Этот последний нюанс был тонким, но некоторые его остро ощущали. По мере того как убывал день, отношения между людьми обострялись. Поведение тех, кто мог представить себе президента как некий безличный институт, казалось многим бессердечным.
Кое-кто из тех, чье рвение вызывало неодобрение, не сознавал направленных в его сторону осуждающих взглядов. Один из них записал в своем дневнике: «Будучи лояльным в отношении обеих сторон, я не слышал ни от одной из них горького слова, а лишь одобрение». Этот человек был плохо осведомлен: такие слова были сказаны — он их просто не слыхал. Об этом человеке один из его коллег записал в своем дневнике: «Я никогда не видел столь неприкрытого и беспардонного проявления преклонения перед властью». Однако обоснованность столь язвительной критики представляется спорной.
— Справедливости ради следует сказать, — заявил Артур Шлезингер весной 1964 года, — что правительство оказалось бы парализованным, если б все вели себя так, как мы с Кеном О’Доннелом.
А в это время Шлезингер писал: «Для некоторых людей очень трудно проявлять эмоции. Банди держит себя под железным контролем. Но я не думаю, что люди, подобные ему, меньше переживают происходящее, чем все мы».
Он был прав. Шлезингер был человеком большой души, но и он не знал, что Макджордж Банди, образец эффективности, человек — счетная машина, стальной робот, плакал этой ночью, думая о Джоне Кеннеди.
«Лоялисты», охваченные самым сильным за всю свою жизнь порывом чувств, были полны решимости проявить должное уважение к убитому президенту. Что касается «реалистов», то они играли трудную и нужную роль, и история, возможно, оценит их выше, ибо заслуги «реалистов» в обеспечении национальных интересов были велики.
Страна, загипнотизированная видом постамента с гробом, не подозревала о существовании конфликта внутри правительства. Думать о чем-то, помимо вчерашней смерти и предстоящих похорон, было фактически невозможно. "Корреспондент журнала «Тайм» Хью Сайди говорил, что надо подождать до следующего номера с публикацией портрета нового главы правительства на обложке этого еженедельника, так как Джонсоном «пока еще никто не интересуется». И действительно, тогда лишь немногие им интересовались. Тем не менее настроения Джонсонам первый день его пребывания на посту президента сами по себе представляют интерес, но точно описать их затруднительно. Никогда еще его натура хамелеона не проявлялась так ярко, никогда еще Линдон Бейнс Джонсон не был так многолик, как в этот день.
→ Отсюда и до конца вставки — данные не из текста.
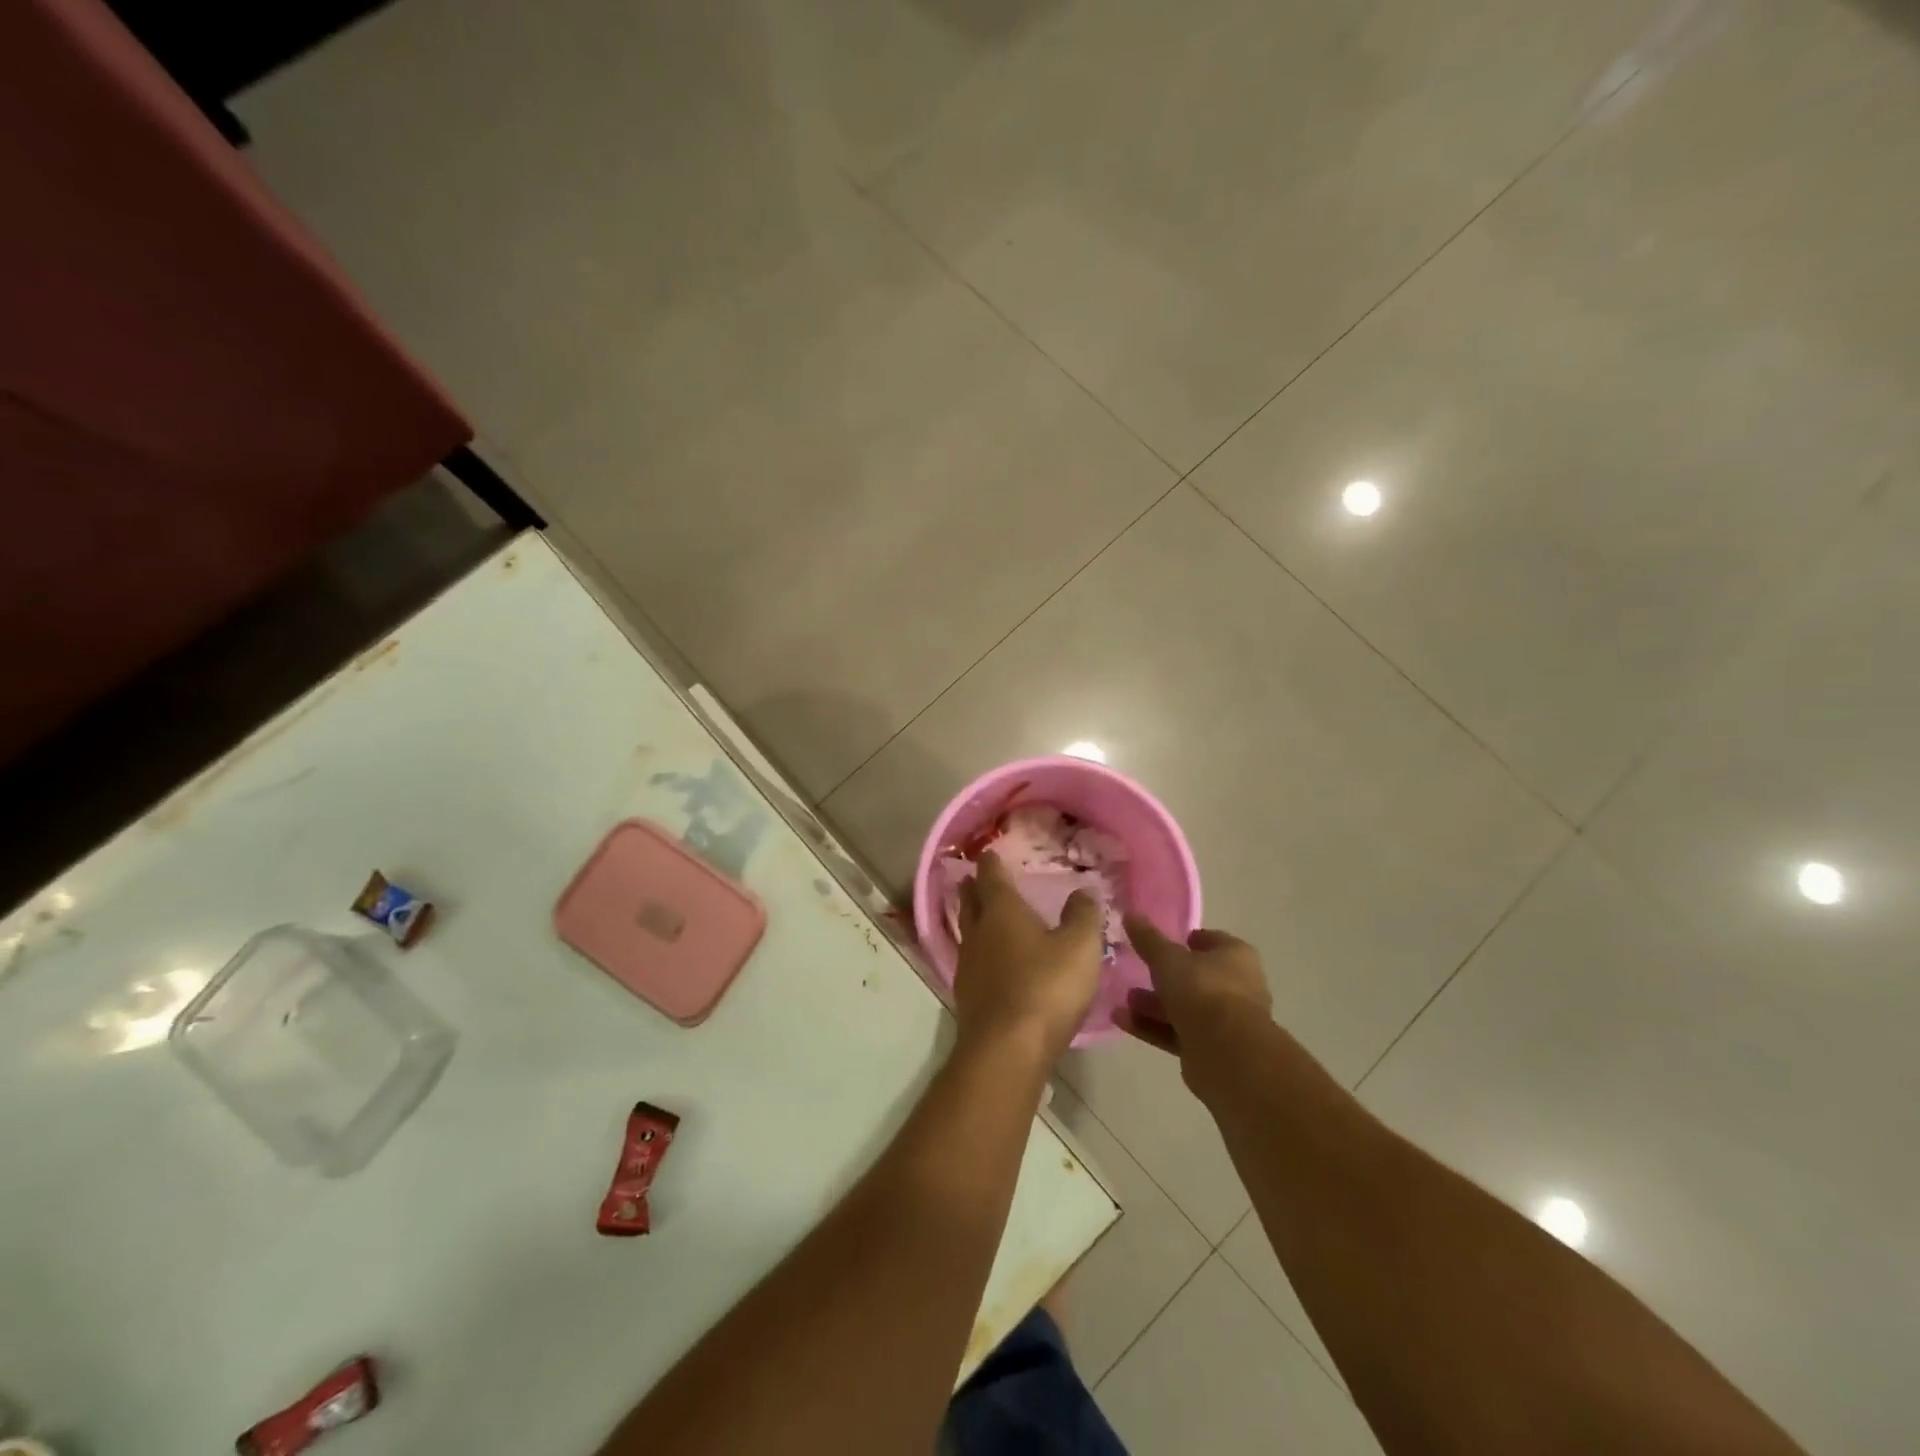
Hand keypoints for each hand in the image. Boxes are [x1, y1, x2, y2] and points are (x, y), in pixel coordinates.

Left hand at [952, 852, 1103, 1063]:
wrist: (1007, 1050)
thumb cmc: (1046, 987)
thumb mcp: (1079, 947)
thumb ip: (1083, 916)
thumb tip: (1083, 890)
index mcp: (1002, 911)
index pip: (991, 877)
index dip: (990, 863)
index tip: (988, 853)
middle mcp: (978, 933)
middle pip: (971, 902)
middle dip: (973, 889)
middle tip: (974, 879)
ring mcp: (968, 967)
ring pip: (968, 934)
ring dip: (974, 921)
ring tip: (984, 918)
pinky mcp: (968, 998)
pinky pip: (973, 964)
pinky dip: (981, 955)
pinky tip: (992, 964)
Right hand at [1116, 917, 1272, 1091]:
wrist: (1226, 1053)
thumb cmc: (1202, 990)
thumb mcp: (1168, 959)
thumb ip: (1148, 939)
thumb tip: (1130, 913)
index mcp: (1236, 957)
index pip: (1212, 941)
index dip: (1188, 939)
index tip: (1162, 942)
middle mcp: (1237, 986)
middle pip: (1196, 977)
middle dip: (1165, 976)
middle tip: (1137, 972)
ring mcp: (1226, 1021)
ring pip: (1185, 1007)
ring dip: (1154, 1004)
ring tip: (1125, 999)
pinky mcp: (1211, 1049)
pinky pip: (1177, 1032)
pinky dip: (1152, 1026)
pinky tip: (1122, 1020)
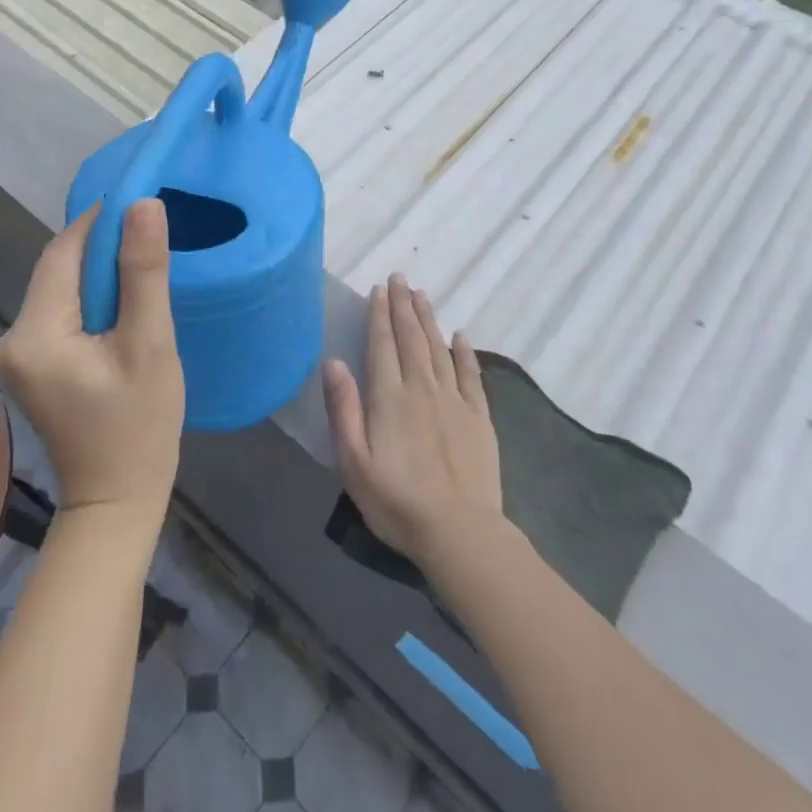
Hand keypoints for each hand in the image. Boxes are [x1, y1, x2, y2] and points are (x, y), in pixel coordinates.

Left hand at [0, 201, 184, 519]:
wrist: (115, 501)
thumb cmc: (140, 427)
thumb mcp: (150, 345)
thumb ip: (144, 273)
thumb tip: (143, 205)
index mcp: (35, 333)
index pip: (63, 252)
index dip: (100, 220)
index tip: (140, 201)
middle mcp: (11, 338)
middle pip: (58, 268)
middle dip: (101, 247)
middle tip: (150, 235)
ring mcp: (15, 354)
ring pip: (60, 288)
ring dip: (98, 273)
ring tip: (143, 267)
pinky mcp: (28, 364)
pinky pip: (59, 311)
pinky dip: (90, 299)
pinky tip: (122, 304)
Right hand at [322, 276, 504, 567]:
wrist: (459, 533)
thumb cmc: (396, 502)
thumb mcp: (353, 462)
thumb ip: (343, 409)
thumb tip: (333, 362)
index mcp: (389, 397)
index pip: (382, 344)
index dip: (379, 315)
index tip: (379, 289)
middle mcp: (422, 388)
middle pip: (411, 337)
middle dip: (403, 306)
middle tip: (400, 278)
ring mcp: (454, 400)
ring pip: (439, 348)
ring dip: (428, 319)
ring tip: (421, 294)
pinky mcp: (479, 417)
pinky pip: (470, 374)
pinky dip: (464, 351)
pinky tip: (460, 335)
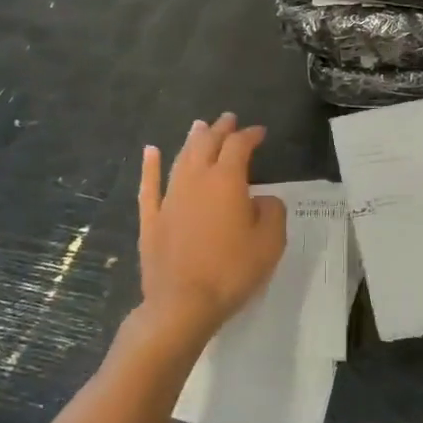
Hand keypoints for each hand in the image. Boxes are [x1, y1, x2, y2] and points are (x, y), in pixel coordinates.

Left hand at [135, 114, 285, 347]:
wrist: (182, 303)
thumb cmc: (232, 271)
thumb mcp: (270, 243)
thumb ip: (272, 212)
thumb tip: (264, 199)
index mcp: (227, 180)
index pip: (239, 146)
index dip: (250, 135)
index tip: (260, 132)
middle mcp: (196, 179)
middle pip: (207, 144)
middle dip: (220, 129)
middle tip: (228, 119)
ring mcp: (170, 197)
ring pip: (181, 158)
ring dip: (192, 140)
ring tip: (199, 127)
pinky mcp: (151, 218)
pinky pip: (150, 184)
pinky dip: (151, 165)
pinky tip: (151, 151)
Казалось, где-то за кулисами кабинета № 274 находилась дюжина одинаковых техасцев с одной и той же внешностью и манерой говорить, каждый из которых обладал, однако, своим собственным характером, идеологией и целями.
Вошел помощник по сенату Джордж Риди — и на сцене, появился Джонсон-ясновидец. «Все было в состоянии хаоса, — говорил впоследствии Риди, — только президент знал, что делает». Кеннета Гэлбрайта встретил воинствующий представитель умеренных левых. Ему Джонсон сказал:
— Я хочу энергично взяться за гражданские права, и не потому, что за них ратовал Кеннеди, а потому, что за них ратую я. Не забывайте, что я хочу проводить либеральную политику, ибо я демократ рузвельтовского толка.
Своей аристократической походкой вошел Аверелл Гарриман, и Линдон сказал ему:
— Вы знаете, я всегда считал вас одним из своих самых давних и лучших друзей в Вашингтоне.
Президент использовал свою способность так оборачиваться к каждому посетителю той или иной стороной своего характера, что тот уходил уверенный и ободренный. Поскольку посетители Джонсона входили по одному, успех его был почти всеобщим. Крайние «лоялисты», продолжавшие с недоверием относиться к Коллегам, бросившимся в кабинет № 274, увидели Линдона таким смиренным, таким сокрушенным своими страданиями, что даже на Соренсена и Шлезингера это произвело впечатление. Британскому послу Дэвиду Ормсби-Гору Джонсон сказал прерывающимся голосом:
— Если бы моя семья провела голосование, следует ли мне здесь оставаться, то три, а возможно, и четыре голоса были бы поданы за мой немедленный уход.